The word “grace” has many meanings such as a prayer before a meal, courteousness, or the elegance of a dancer. But the word takes on a totally new meaning when we talk about grace in the context of God’s relationship with humanity. I respectfully submit my definition:
“Grace is the unconditional love of God extended to all men and women. Grace forgives us for the wrongs we commit towards our creator, his creation and one another. Grace includes us in the love relationship which God the Father shares with Jesus Christ his son.”
God is love: and the fact that he loves us is truly amazing, fantastic, mind-blowing, and whatever superlative you can think of.
A definition of “grace” usually contains the expression “unmerited favour”, but it is in God’s nature to have loved us whether it was earned or not. It is amazing that God does love us in-spite of our attitude to him. The word “favour”, meaning approval and kindness, is inadequate to express the full wonder of a God whose love towards us is unconditional, infinite and which brings us to a relationship with him which is complete and not one-sided.

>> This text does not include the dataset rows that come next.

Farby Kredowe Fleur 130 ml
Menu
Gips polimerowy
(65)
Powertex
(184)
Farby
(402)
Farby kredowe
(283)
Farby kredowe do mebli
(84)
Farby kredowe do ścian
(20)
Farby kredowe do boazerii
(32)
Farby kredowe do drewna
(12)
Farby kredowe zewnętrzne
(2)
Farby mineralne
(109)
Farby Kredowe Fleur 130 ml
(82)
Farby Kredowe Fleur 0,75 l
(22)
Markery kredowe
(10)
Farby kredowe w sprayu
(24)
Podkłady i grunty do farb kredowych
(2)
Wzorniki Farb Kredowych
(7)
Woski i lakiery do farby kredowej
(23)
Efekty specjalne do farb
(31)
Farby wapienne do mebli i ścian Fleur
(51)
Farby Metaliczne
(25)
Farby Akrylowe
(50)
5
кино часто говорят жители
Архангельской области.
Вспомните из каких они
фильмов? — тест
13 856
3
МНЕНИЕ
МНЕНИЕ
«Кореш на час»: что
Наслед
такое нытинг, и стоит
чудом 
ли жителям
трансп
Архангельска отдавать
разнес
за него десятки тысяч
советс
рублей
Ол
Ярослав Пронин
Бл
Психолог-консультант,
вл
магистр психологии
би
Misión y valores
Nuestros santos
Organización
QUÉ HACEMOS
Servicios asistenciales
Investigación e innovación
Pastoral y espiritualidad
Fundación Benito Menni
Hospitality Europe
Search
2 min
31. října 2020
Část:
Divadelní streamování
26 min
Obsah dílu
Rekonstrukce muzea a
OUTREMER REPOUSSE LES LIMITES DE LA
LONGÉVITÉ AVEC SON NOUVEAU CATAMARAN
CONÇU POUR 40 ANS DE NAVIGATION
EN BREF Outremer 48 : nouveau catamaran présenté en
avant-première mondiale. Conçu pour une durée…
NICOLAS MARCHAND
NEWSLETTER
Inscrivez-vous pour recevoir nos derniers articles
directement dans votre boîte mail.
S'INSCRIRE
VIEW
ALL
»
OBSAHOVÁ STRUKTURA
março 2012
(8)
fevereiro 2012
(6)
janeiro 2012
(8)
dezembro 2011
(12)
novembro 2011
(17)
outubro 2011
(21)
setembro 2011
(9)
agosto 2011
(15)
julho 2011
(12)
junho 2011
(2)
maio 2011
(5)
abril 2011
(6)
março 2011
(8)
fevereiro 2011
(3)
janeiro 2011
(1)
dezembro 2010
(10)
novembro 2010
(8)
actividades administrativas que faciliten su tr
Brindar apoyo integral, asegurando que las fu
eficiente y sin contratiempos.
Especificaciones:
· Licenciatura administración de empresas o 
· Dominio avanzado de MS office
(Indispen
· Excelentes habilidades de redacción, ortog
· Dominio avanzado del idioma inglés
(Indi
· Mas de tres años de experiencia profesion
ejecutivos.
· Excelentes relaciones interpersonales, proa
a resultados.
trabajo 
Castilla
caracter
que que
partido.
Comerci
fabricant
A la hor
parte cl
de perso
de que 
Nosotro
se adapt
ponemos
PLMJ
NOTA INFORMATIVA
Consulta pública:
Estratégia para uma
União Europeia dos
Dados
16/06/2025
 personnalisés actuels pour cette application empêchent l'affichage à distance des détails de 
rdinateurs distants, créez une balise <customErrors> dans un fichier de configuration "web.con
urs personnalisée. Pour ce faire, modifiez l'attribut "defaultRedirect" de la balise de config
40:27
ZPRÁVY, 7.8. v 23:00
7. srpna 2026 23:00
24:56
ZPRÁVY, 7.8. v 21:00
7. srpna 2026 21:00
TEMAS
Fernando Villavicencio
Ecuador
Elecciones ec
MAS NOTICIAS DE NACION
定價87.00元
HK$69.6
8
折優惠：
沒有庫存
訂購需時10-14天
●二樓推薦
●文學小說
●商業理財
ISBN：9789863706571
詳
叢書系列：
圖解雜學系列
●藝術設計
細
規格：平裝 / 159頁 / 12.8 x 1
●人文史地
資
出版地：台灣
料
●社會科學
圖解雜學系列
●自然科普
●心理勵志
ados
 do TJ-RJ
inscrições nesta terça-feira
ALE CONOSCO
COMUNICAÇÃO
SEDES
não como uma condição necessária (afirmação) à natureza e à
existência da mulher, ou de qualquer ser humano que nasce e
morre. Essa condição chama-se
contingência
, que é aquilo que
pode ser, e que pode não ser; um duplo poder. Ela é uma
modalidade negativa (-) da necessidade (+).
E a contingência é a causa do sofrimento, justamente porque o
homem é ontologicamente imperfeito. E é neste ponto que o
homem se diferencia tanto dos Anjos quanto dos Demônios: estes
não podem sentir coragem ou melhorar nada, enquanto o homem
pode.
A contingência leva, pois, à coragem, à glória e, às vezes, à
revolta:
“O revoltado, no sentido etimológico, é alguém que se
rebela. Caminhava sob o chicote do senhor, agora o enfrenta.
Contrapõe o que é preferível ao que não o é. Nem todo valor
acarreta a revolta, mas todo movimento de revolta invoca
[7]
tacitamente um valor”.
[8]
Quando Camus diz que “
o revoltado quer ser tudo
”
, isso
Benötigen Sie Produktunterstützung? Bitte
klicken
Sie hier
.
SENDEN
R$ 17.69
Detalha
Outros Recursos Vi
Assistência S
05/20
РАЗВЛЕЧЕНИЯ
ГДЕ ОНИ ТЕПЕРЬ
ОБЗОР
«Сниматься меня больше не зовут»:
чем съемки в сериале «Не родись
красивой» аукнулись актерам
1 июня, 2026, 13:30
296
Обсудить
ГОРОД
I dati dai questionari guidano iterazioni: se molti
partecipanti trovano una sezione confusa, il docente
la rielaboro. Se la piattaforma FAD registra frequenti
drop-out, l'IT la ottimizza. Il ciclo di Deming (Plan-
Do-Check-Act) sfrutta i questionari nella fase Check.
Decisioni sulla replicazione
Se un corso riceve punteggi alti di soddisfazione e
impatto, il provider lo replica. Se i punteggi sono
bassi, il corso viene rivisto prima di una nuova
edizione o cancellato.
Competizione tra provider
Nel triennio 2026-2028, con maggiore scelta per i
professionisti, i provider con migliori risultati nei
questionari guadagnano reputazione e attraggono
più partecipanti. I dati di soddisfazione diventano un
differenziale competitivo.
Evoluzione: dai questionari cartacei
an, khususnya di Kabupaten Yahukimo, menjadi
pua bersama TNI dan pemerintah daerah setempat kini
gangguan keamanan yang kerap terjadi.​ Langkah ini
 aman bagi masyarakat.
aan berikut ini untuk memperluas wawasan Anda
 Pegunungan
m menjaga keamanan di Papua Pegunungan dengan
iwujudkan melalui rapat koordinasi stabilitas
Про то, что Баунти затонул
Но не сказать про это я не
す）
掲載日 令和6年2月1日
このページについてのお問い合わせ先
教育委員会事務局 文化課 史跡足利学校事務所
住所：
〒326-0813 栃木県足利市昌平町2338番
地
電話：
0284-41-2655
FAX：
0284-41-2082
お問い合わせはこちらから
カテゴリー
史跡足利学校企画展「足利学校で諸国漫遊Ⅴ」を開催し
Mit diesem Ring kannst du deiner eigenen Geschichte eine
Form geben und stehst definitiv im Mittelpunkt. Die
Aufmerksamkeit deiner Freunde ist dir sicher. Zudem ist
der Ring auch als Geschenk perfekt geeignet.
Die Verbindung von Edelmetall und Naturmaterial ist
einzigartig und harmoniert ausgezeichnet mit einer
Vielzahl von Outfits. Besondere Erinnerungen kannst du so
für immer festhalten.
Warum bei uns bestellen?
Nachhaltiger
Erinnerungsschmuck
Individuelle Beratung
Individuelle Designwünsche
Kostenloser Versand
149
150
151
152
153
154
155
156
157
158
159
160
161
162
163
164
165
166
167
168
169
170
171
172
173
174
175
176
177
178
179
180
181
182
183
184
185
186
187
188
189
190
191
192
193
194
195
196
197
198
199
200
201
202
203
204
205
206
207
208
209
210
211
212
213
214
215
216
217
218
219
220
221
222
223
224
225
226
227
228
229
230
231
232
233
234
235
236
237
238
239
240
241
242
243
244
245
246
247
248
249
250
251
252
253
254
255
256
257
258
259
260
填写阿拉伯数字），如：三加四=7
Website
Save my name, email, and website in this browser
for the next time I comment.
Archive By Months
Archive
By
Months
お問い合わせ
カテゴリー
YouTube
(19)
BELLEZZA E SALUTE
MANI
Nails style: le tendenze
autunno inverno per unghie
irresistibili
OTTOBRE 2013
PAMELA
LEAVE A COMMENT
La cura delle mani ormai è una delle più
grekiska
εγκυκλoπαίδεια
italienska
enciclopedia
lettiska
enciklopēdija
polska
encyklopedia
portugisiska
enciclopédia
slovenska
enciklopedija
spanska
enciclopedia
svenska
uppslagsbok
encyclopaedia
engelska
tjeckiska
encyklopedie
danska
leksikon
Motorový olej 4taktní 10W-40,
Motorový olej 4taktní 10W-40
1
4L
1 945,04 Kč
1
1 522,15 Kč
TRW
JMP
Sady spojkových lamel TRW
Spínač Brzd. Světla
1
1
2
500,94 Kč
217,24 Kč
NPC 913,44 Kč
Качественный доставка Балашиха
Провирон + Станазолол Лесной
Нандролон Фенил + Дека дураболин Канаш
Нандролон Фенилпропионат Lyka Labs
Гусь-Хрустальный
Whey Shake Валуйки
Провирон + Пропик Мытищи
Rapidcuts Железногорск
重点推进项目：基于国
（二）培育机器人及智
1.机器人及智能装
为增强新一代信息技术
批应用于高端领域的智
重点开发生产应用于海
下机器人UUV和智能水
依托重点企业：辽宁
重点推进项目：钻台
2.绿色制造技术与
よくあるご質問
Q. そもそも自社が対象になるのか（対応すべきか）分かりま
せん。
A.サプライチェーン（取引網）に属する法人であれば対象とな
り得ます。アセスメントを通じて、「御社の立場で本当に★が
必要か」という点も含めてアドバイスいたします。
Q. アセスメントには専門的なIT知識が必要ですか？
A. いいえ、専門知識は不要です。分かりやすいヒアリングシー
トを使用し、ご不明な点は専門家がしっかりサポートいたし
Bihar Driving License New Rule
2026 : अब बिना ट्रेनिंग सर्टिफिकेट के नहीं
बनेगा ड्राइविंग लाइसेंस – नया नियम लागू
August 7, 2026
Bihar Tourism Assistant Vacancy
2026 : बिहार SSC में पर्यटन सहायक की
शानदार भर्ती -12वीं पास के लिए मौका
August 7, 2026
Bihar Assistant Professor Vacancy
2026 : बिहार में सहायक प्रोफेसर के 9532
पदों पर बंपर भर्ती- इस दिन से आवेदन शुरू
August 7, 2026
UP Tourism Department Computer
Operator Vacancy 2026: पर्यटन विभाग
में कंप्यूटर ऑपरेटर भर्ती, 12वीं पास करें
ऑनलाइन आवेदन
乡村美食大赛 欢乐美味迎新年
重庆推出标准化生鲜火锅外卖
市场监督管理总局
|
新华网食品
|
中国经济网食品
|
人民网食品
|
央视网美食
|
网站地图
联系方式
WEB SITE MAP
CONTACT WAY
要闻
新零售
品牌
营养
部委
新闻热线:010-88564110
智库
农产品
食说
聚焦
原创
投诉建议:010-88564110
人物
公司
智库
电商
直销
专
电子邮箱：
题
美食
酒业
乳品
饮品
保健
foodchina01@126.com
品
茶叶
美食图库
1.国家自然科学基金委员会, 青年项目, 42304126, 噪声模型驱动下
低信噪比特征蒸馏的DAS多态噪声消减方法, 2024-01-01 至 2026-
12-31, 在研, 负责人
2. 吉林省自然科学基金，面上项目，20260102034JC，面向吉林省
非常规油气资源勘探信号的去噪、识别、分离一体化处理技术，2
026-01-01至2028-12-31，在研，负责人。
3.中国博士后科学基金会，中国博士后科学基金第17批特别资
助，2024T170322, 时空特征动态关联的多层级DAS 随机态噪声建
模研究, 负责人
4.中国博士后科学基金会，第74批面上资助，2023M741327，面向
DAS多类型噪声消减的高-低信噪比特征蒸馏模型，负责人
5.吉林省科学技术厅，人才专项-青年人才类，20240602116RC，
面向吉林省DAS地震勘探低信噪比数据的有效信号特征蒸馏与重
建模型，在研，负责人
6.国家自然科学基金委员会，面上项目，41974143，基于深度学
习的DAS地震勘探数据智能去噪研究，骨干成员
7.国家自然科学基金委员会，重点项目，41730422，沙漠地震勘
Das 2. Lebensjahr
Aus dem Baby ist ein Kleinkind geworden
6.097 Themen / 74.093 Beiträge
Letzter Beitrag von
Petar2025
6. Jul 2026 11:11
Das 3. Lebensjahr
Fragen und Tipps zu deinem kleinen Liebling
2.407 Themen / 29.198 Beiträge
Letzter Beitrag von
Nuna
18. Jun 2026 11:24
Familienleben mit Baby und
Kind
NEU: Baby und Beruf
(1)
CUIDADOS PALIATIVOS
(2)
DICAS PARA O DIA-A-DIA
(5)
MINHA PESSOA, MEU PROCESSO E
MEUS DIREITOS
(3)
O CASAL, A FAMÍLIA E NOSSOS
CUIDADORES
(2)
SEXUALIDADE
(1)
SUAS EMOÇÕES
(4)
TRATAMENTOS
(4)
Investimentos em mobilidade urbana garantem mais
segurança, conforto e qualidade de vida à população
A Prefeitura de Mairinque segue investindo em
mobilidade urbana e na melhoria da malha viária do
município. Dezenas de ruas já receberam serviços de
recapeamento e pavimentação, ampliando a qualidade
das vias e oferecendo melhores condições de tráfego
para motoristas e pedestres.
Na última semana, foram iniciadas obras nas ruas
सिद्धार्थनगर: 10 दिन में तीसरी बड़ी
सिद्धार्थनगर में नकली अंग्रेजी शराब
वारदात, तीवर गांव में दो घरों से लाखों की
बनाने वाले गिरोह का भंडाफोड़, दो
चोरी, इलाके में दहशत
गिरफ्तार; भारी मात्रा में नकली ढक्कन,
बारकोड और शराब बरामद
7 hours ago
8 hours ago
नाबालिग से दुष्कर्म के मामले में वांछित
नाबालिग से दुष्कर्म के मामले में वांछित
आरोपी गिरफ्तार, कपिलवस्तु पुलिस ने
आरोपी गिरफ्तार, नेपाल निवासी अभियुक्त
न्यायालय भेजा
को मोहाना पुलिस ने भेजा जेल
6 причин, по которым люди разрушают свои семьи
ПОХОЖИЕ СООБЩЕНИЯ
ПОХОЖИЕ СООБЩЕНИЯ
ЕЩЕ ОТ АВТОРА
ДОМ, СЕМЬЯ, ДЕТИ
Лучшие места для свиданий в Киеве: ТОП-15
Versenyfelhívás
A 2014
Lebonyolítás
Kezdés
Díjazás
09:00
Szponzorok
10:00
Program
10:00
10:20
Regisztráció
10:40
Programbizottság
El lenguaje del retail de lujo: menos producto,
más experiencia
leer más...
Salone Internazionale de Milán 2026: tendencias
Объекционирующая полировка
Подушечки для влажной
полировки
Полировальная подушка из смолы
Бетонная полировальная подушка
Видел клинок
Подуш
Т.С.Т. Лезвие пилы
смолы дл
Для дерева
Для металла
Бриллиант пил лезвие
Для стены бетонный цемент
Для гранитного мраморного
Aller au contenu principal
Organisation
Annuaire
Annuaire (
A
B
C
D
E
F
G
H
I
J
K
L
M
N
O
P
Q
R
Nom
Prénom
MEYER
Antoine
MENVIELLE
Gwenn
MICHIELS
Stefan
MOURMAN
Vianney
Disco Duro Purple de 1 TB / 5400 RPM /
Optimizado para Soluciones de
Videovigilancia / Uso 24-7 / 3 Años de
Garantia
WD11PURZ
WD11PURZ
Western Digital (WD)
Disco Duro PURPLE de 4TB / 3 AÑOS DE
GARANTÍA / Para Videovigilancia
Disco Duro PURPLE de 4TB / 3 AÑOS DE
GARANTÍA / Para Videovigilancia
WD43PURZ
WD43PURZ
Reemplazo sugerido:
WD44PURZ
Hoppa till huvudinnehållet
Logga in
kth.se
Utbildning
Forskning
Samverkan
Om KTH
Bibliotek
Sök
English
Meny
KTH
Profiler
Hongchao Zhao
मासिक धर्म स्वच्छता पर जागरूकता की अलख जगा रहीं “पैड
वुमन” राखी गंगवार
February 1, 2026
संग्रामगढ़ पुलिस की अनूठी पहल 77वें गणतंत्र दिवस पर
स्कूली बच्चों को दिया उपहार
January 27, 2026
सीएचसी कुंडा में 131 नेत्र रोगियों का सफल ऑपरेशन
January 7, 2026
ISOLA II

Last night we watched the film, “Amazing Grace”, again. It is about William Wilberforce’s fight to stop the slave trade. In the film, God comes into Wilberforce’s life and he ponders the question, “Should I serve God, or campaign to make a better world”. I love the answer given to him by a woman of the Clapham Sect, “I respectfully suggest you can do both”.
William Wilberforce was encouraged by John Newton, writer of the well-known hymn, Amazing Grace. Newton was the captain of a slave ship who had an encounter with God. In later life he deeply regretted his past acts and was amazed at the grace of God who could love “a wretch like me”. He felt like Paul who started off condemning early Christians before coming face to face with Jesus on the road to Damascus, and later calling himself “the chief of sinners”.
John Newton speaks for the whole of humanity, when he says, “I once was lost but now I’m found, was blind, but now I see”. By the death and resurrection of Jesus the whole cosmos is brought into a right relationship with our Creator. Whether we acknowledge it, or not, it is the amazing grace of God which restores us to his love and we become truly “made in God’s image”.
The hymn has been recorded thousands of time and is popular in secular and religious circles. I only hope that all men, everywhere, will come to experience this amazing grace now, in their everyday lives.
Amazing Grace, how sweet the sound,
That saved a wretch like me.
I once was lost but now I’m found,
was blind, but now I see.
‘Twas grace that taught my heart to fear,
and grace, my fears relieved.
How precious did that grace appear,
the hour I first believed.
Through many dangers, toils and snares,
I have already come.
‘Tis grace that brought me safe thus far,
and grace will lead us home.
The Lord has promised good to me,
His word my hope secures.
He will my shield and portion be,
as long as life endures.
When we’ve been there ten thousand years,
bright shining as the sun.
We’ve no less days to sing God’s praise,
than when we first begun.
One thought on “Amazing Grace”
I think we can add to the definition that it is an attitude which we can strive to have towards others, even enemies, that reflects our allegiance to Jesus and honours him. It’s not easy and we often get it wrong, but it’s an important part of character to cultivate.